23 de mayo 2002 - 00:00

Antecedente de una salida imprevista

La salida del Crédit Agricole del sistema financiero argentino tiene ya un antecedente en este país con el retiro intempestivo de Patrimonio AFJP. En 1996, esta administradora de fondos de jubilaciones abandonó sus operaciones en la plaza local luego de que el Grupo Crédit Agricole considerara que «el negocio no era bueno».

La banca francesa tenía el control mayoritario de la AFJP, en razón de las operaciones que en el extranjero había cerrado con el grupo Indosuez, y la participación indirecta del Banco Bisel.

A pesar de que se había comprometido a invertir y a quedarse en el negocio de la administración de pensiones, Crédit Agricole intentó vender toda la compañía -inclusive en contra de la voluntad de los accionistas minoritarios- a una tercera empresa para evitar su obligación de capitalizarla.

## TAREA A REALIZAR
Contesta según el texto sobre Crédit Agricole:
(a) ¿En qué año abandonó Patrimonio AFJP sus operaciones en la plaza local?
(b) ¿Con qué grupo había cerrado la banca francesa operaciones en el extranjero?
(c) ¿Qué obligación buscaba evitar Crédit Agricole al intentar vender toda la compañía?

(Coordenadas de puntos de referencia de la pose)
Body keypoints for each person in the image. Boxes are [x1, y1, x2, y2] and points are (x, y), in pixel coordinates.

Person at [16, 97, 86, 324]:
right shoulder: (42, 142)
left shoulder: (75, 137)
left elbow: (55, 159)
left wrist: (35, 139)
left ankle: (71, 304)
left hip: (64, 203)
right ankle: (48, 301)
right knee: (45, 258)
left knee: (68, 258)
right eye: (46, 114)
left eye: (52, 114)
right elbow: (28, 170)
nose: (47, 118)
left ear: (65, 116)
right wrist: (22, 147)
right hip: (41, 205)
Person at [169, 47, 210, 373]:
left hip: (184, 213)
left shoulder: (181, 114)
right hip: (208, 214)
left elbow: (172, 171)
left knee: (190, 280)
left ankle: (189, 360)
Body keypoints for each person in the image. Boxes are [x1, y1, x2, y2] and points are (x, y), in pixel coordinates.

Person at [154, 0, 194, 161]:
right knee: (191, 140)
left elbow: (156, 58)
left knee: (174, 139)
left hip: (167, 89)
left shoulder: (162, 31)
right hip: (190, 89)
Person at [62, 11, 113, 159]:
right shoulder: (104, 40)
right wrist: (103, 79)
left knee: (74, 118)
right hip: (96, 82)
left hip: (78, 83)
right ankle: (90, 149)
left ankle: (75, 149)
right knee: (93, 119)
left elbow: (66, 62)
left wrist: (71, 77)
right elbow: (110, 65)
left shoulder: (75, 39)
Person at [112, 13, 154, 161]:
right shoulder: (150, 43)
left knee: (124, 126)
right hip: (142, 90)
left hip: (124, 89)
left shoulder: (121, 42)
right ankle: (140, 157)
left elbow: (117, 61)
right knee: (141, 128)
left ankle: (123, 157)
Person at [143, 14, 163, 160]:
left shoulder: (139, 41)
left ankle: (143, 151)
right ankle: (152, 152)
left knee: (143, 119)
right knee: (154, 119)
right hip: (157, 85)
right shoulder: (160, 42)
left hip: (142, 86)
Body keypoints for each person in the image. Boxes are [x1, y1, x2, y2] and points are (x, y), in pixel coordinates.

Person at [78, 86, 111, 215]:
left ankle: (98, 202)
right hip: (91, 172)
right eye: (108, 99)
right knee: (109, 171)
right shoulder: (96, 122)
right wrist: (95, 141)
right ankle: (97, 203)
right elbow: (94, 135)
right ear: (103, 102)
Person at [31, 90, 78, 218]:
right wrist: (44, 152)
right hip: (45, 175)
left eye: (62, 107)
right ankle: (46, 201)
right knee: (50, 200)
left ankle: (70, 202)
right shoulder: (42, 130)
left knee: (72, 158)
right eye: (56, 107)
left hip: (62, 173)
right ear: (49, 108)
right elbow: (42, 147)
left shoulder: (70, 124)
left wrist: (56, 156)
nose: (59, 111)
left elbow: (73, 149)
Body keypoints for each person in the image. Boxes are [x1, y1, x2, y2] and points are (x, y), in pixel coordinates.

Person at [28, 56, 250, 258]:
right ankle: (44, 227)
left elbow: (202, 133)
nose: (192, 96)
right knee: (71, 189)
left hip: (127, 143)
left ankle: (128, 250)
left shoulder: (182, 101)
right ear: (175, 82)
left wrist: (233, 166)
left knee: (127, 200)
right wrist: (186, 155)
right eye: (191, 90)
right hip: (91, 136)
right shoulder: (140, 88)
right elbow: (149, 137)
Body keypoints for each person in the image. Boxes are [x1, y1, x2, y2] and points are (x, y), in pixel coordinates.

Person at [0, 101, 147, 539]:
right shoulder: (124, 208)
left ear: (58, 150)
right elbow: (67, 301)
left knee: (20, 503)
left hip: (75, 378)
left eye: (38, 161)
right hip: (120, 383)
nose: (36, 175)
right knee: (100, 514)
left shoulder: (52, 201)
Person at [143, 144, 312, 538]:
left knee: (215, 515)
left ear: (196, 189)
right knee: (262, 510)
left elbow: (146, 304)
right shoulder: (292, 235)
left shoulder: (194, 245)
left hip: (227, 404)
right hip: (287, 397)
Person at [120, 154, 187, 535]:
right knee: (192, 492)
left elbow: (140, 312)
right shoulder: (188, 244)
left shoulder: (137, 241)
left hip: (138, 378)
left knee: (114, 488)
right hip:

## SOLUCIÓN
(a) En 1996.
(b) Con el grupo Indosuez.
(c) Su obligación de capitalizarla.